Sexual difference therefore must come from the body rather than the soul and exist as an inseparable accident of the individual. Sexual identity, in other words, is a fact derived from our physical nature that does not define us but is nonetheless always present as long as we exist as particular individuals. This abstruse philosophical inquiry into the question of our age — that is, what is a woman? — leads us back to the simplest answer that might be elicited from any regular Joe walking down the street: a woman is a person with a female physical nature. A woman is more than her body; but a woman is at the very least her body.
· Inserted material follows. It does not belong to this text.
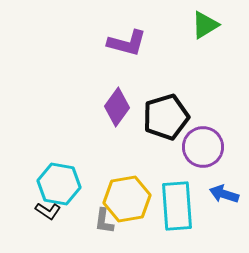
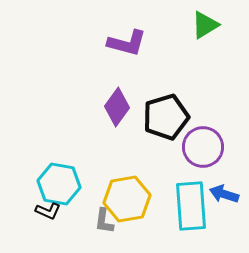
cyan rectangle: moved 14 px right
black L-shape: rotated 10 degrees counterclockwise
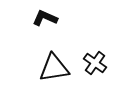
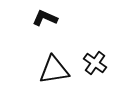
black triangle: moved 2 px down
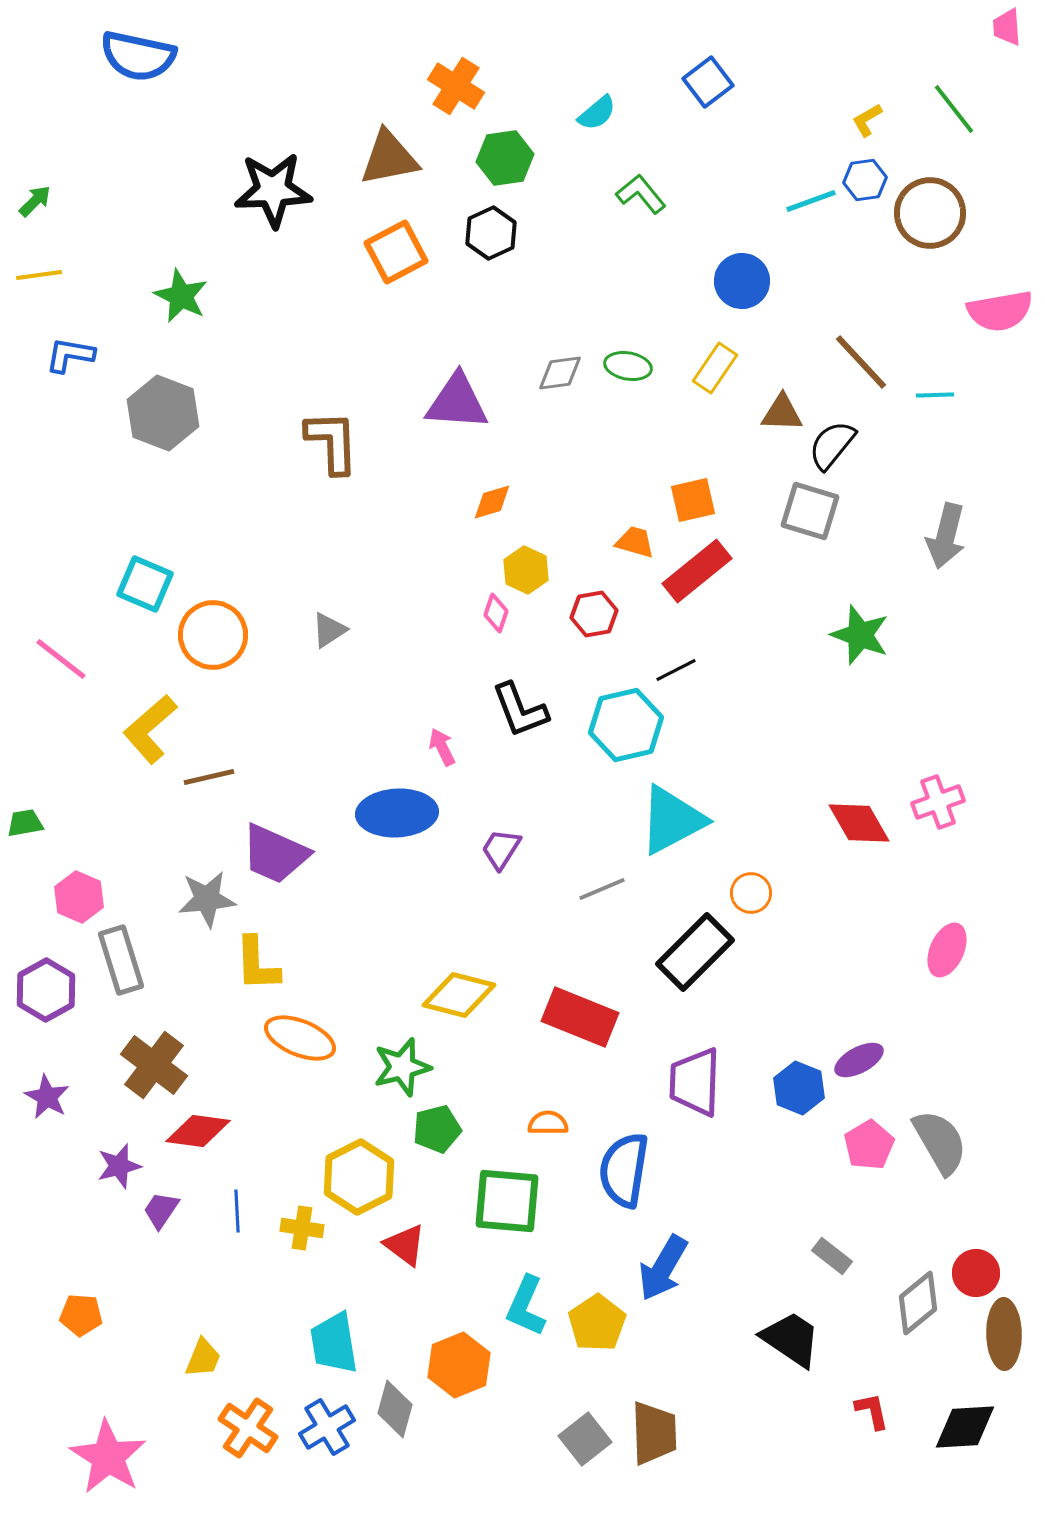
Defenders of transgenderism reject this conception of the relation between body and soul, but they have yet to expound a persuasive alternative. Their hesitation is understandable; it takes a mighty confidence to contradict Aquinas and Aristotle. But other political movements in history have attempted just that, and with expectedly disastrous results. The Albigensians of the 11th and 12th centuries, for example, proposed the opposition of matter and form. According to the Albigensians’ gnostic, dualistic vision, two mutually opposed principles created the world: the good principle created the spiritual realm, while the evil principle created the material world.

Because ideas have consequences, this anti-materialist movement flourished and bore poisonous fruit. It redefined marriage and discouraged child-bearing. It promoted vegetarianism and in fact all consumption to the point of starvation. It encouraged divorce, suicide, and ultimately the extinction of the human race. Its ideas seem eerily to echo in our modern world. Fortunately, in the 13th century, more reasonable forces succeeded in suppressing this suicidal movement, which left unchecked and taken to its logical end must have destroyed civilization, which happily lived to see another day.

Some perhaps well-meaning people prefer a laissez-faire approach to delusional political movements. And a tolerant, pluralistic society can tolerate a great deal of diversity and eccentricity. But even the most tolerant, most pluralistic society cannot tolerate everything precisely because ideas have consequences, and those consequences affect other people. As the poet John Donne observed, “No man is an island entire of himself.” We live together in society, and societies must come to conclusions about certain fundamental matters and then enforce those conclusions through law, custom, and culture.

If transgenderism is true — if men might really be women — then women have no right, for example, to their own public bathrooms. If transgenderism is false, as it is, then women might well have the right to their own bathrooms, and men — even men who consider themselves women — have no right to enter them. The same goes for sports teams, single-sex schools, and all the other special rights and spaces that women long enjoyed until the transgender movement took them away.

American law only recently began to adopt the mistaken metaphysics of the transgender ideology. Barack Obama and liberal activists in North Carolina kicked off the trend in 2015 through military policy and bathrooms ordinances. Already, after just eight years, we see its poisonous fruit: skyrocketing rates of transgender identification among children, who have been mutilated and castrated to affirm the false anthropology, as well as subsequent soaring rates of “transition” regret among children who trusted their parents, teachers, and doctors not to mislead them into irreversible damage; the preventable rape of girls by men in women’s bathrooms, two such cases of which led a rightly angry public to elect a new governor in Virginia; the theft of girls’ awards and scholarships by men who naturally overpower them in every sport; and so on.

No society need tolerate the inevitably disastrous consequences of nonsense. Our own country could once again eradicate transgenderism from public life with no more than a few tweaks to the law: the overturning of some recent statutes and regulations alongside the overruling of a recent Supreme Court decision that abolished civil rights on the basis of sex in favor of civil license on the basis of incoherent “gender identity.” Civilization has overcome similarly rotten ideas after longer periods of license. But as long as those ideas are allowed to fester, worse consequences will follow. Such is the nature of bad ideas made manifest.